I deny the premise of the question. String object refs do behave like other object refs. Can you give an example of where they don't?
Part of what confuses people so much about this is thinking of the following as an append operation:
str1 = str1 + str2;
If string were a mutable type, and the above were shorthand for something like this:
str1.Append(str2);
Then what you're asking would make sense.
But str1 = str1 + str2 is not just some method call on a mutable object; it is an assignment. Realizing this makes it clear that setting a = "c" in your example is no different from assigning any variable (reference type or not) to something new.
The below comparison between code that deals with two List<char> objects and code that deals with two string objects should hopefully make this clearer.
var a = new List<char>();
var b = a; // at this point, a and b refer to the same List<char>
b.Add('a'); // since a and b refer to the same List<char> ...
if (b.Contains('a')) { /* ...this is true... */ }
if (a.Contains('a')) { /* ...and so is this */ }
// HOWEVER...
a = new List<char>(); // now a and b do NOT refer to the same List<char>...
if (b.Contains('a')) { /* ...so this is still true... */ }
if (a.Contains('a')) { /* ...but this is not */ }
Compare this with a slightly modified version of the code you posted:
string a = "a";
string b = a; // at this point, a and b refer to the same string ("a")...

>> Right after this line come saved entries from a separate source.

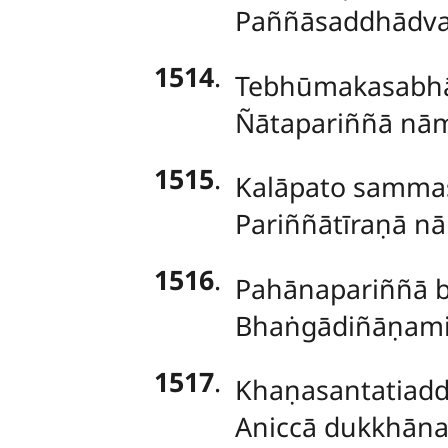
Paññāsaddhādva
1514
.
Tebhūmakasabhā
Ñātapariññā nā
1515
.
Kalāpato samma
Pariññātīraṇā nā
1516
.
Pahānapariññā b
Bhaṅgādiñāṇami
1517
.
Khaṇasantatiadd
Aniccā dukkhānat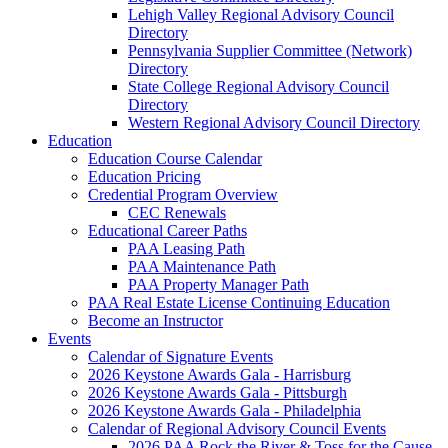
Lehigh Valley Regional Advisory Council
Directory
Pennsylvania Supplier Committee (Network)
Directory
State College Regional Advisory Council
Directory
Western Regional Advisory Council Directory
Education
Education Course Calendar
Education Pricing
Credential Program Overview
CEC Renewals
Educational Career Paths
PAA Leasing Path
PAA Maintenance Path
PAA Property Manager Path
PAA Real Estate License Continuing Education
Become an Instructor
Events
Calendar of Signature Events
2026 Keystone Awards Gala - Harrisburg
2026 Keystone Awards Gala - Pittsburgh
2026 Keystone Awards Gala - Philadelphia
Calendar of Regional Advisory Council Events
2026 PAA Rock the River & Toss for the Cause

if (b == "a") { /* ...so this is true... */ }
if (a == "a") { /* ...and so is this */ }
// REMEMBER: the below is not simply an append operation like List<T>.Add --
// it is an ASSIGNMENT
a = a + "c"; // now they do not -- b is still "c", but a is "ac"
if (b == "a") { /* ...so this is still true... */ }
if (a == "a") { /* ...but this is not */ }
In .Net, a, b and c are reference to the objects and not the objects themselves. When you reset a, you are pointing this reference to a new memory location. The old memory location and any references to it are unchanged.
I guess the OP thinks string objects to be mutable, so something like var = "content";
would actually store the new character array inside the already existing object.
String is, however, an immutable type, which means that in this case a new string object is created and assigned to var.
See for example:
http://codebetter.com/blogs/patricksmacchia/archive/2008/01/13/immutable-types-understand-them-and-use-them.aspx
It is a misunderstanding because of the builtin string support of c#.
string a = "123"; //The way to write it in C#
string a = new string("123"); //Would be more obvious
The second way to define a is more obvious what happens, but it is verbose.Since strings have direct support from the compiler calling the string constructor is unnecessary.
Writing your example verbose:
string a = new string("a");
string b = a;
string a = new string("c");
Here the behavior is as expected a gets a reference to the new string object assigned. while the reference held by b still points to the old string.